La voix de Merrick, quand elle arrive enfin, est le verset. Il récite le Psaume 23 de mémoire — l'Éternel est mon berger, je ne manquerai de rien — à la stupeur de Treves. L'homme à qui l'on n'autorise pas la rue tenait compagnie au psautier. Il lisait ce qui avait été écrit à son sujet avant sa naissance.

Ce que le film laisse subsister

Vers la fin, Merrick se voit offrir une petite sortie au théâtre. L'actrice Madge Kendal récite Shakespeare et se penche ensuite vers lui pour citer Roméo. Merrick, à son tour, récite l'Éternel est mon berger. Deux langues de beauté — la profane et la sacrée — se rencontrent au-dessus d'un homme que la ville n'avait jugé ni belle ni sacré. Le film ne tranche pas entre les deux. Il filme les deux qui lui sont données.

La scène finale est son choix de s'allonger sur le dos pour dormir, sachant que le poids de sa tête le tuera probablement. Je suis comme les autres maintenant, dit-il. Il entend la voix de sa mère depuis le psautier : rien ne mourra. Le film n'appelle pas cela la foi. Le psaume, lui, l'appelle ainsi. Je suis une créature si merveilleuse.
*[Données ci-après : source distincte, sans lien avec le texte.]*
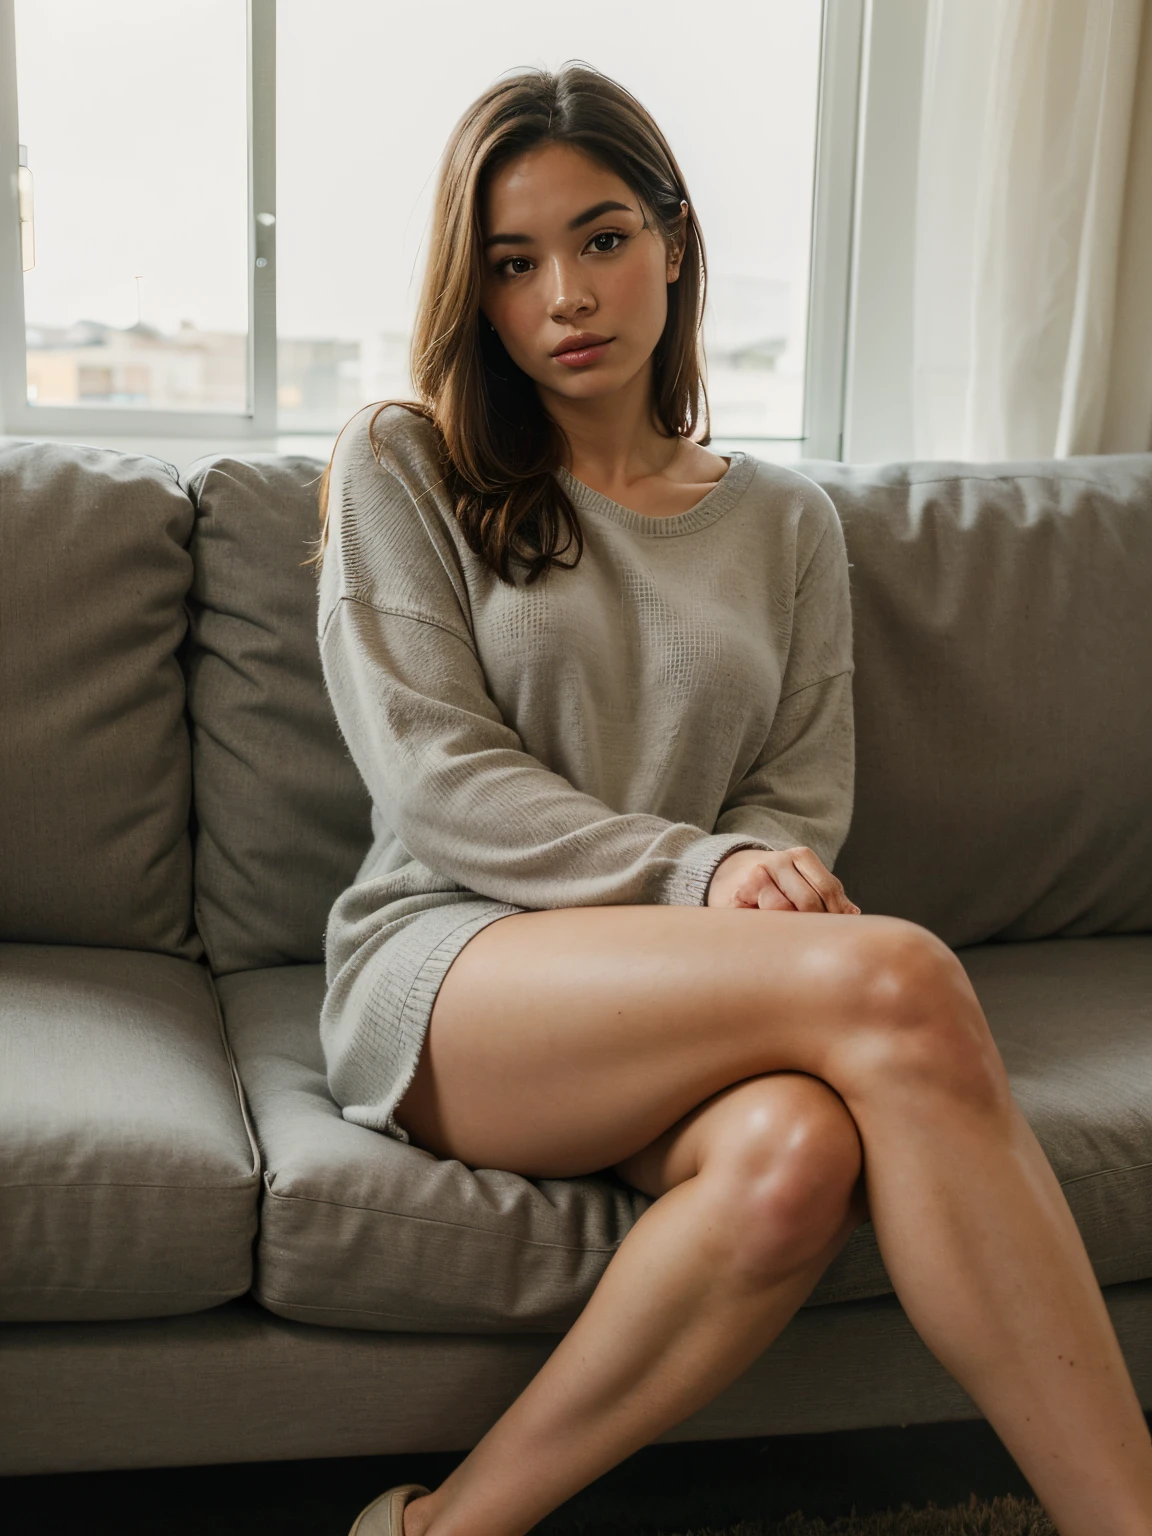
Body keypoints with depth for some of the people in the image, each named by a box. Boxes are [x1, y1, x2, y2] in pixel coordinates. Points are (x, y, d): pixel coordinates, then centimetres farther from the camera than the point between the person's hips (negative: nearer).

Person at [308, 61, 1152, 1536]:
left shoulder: (786, 521, 18)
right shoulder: (399, 469, 8)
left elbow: (803, 803, 13)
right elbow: (437, 780, -3)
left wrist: (760, 876, -12)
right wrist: (695, 873, -15)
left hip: (676, 996, 3)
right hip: (442, 976, -3)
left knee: (803, 1152, -36)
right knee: (899, 979, -31)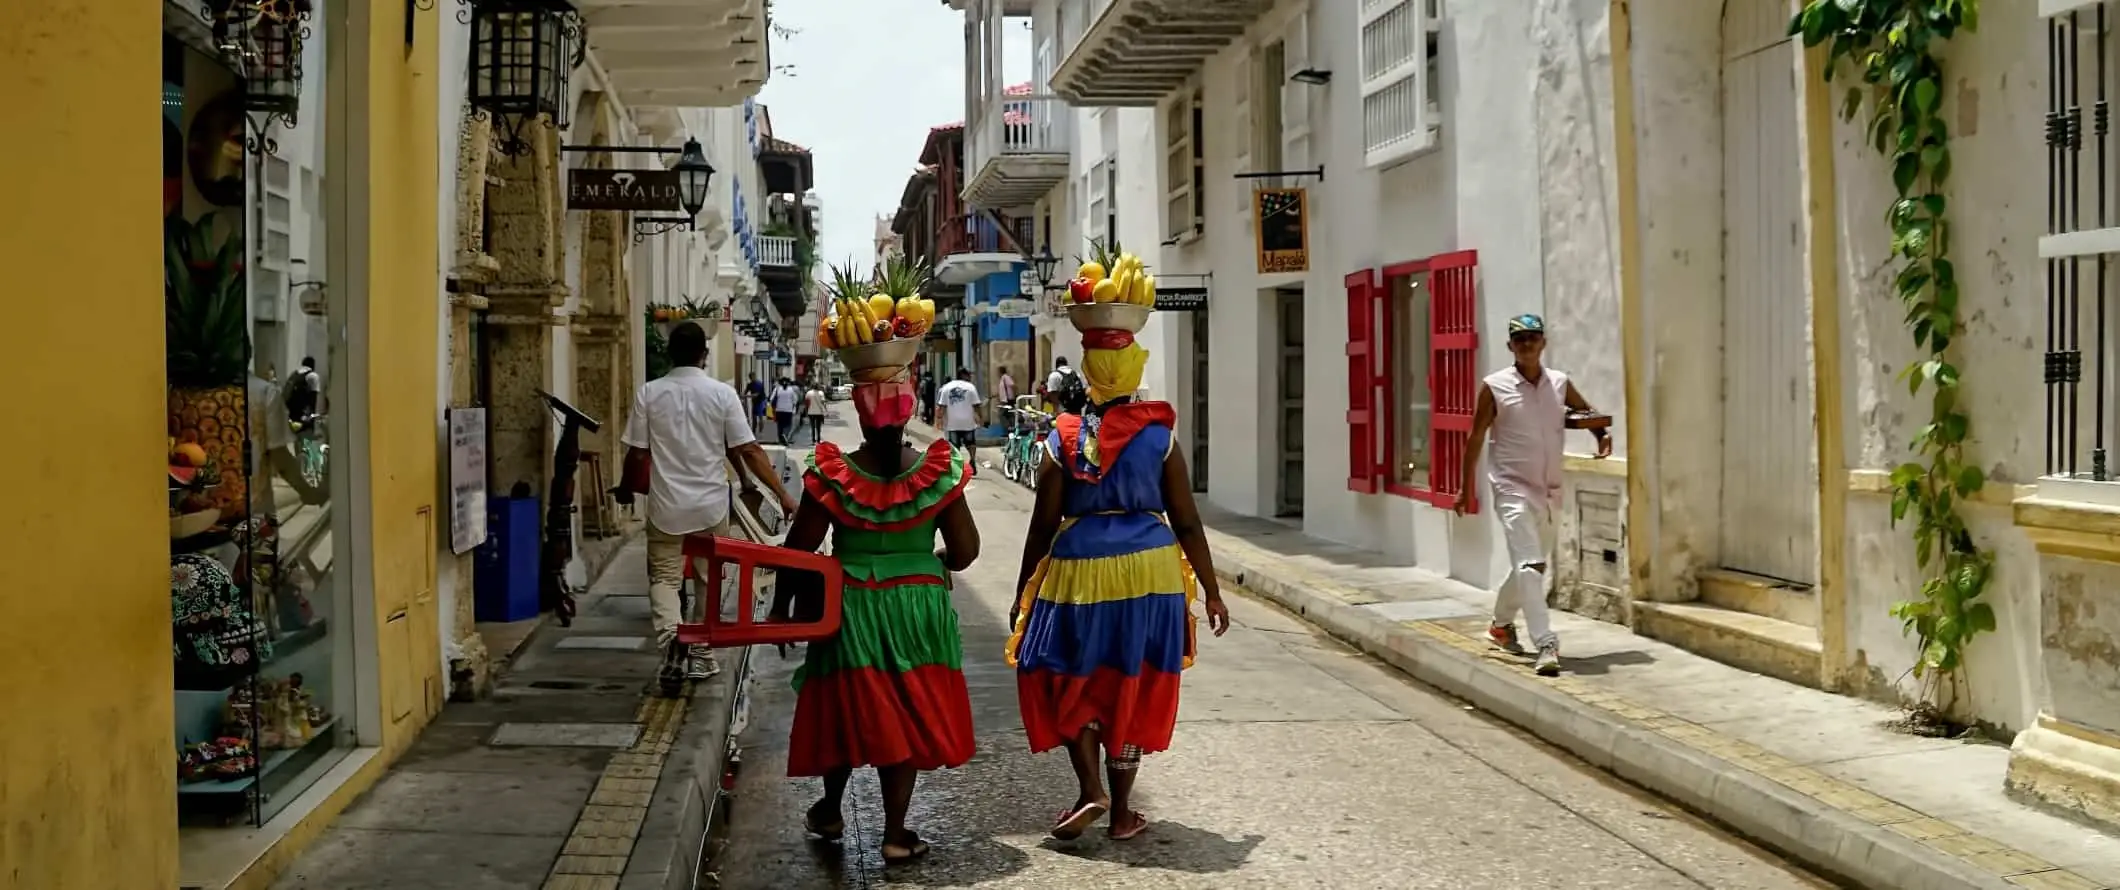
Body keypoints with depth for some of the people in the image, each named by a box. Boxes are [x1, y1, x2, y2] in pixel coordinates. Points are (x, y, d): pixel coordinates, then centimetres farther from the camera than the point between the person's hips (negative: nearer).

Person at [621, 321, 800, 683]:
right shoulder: (722, 393, -7)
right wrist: (782, 493, -3)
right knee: (710, 579, 14)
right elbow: (749, 451, -9)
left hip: (666, 504, 0)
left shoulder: (649, 393, -5)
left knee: (663, 576, 9)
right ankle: (701, 655, 19)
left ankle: (669, 631, -19)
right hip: (711, 504, 0)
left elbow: (637, 453, -2)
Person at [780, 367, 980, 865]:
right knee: (906, 717, 10)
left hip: (850, 608, 0)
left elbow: (798, 551, -6)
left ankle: (831, 812, 35)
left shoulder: (832, 476, -12)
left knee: (846, 707, 18)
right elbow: (965, 553, -5)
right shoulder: (939, 473, -10)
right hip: (919, 608, 0)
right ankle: (896, 835, 15)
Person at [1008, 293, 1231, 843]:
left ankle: (1091, 791, 1)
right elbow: (1187, 523, -2)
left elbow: (1043, 526, -1)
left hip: (1081, 570, -1)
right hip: (1149, 573, 1)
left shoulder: (1064, 441, -4)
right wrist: (1211, 591, 7)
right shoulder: (1160, 437, -4)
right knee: (1133, 691, 12)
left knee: (1072, 683, 17)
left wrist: (1022, 594, 9)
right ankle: (1121, 813, 17)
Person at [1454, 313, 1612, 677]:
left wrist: (1602, 434, -2)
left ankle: (1501, 623, 42)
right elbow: (1476, 437, -1)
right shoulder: (1494, 387, -6)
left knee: (1535, 565, 18)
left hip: (1549, 489, 5)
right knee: (1529, 565, -17)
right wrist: (1465, 487, 0)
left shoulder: (1560, 384, 5)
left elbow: (1587, 410, 21)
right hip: (1513, 488, -5)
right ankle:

Le corps que le monde n'avait pas su voir reçoit un créateur.

Les quarante secondes

Lisez Psaume 139:14 une fois. Je te loue de ce que je suis une créature si merveilleuse. Tes œuvres sont admirables, et mon âme le reconnaît bien. Quarante secondes. Oubliez pendant ce temps tout ce que la médecine victorienne imprima dans ses atlas. Remarquez que le verset était déjà imprimé, et que mon âme le reconnaît bien est le genre de chose qu'on ne dit que lorsque personne d'autre ne l'a dite pour vous.

La foule est le spectacle. Le verset est la réponse. Je suis un homme en est l'abrégé.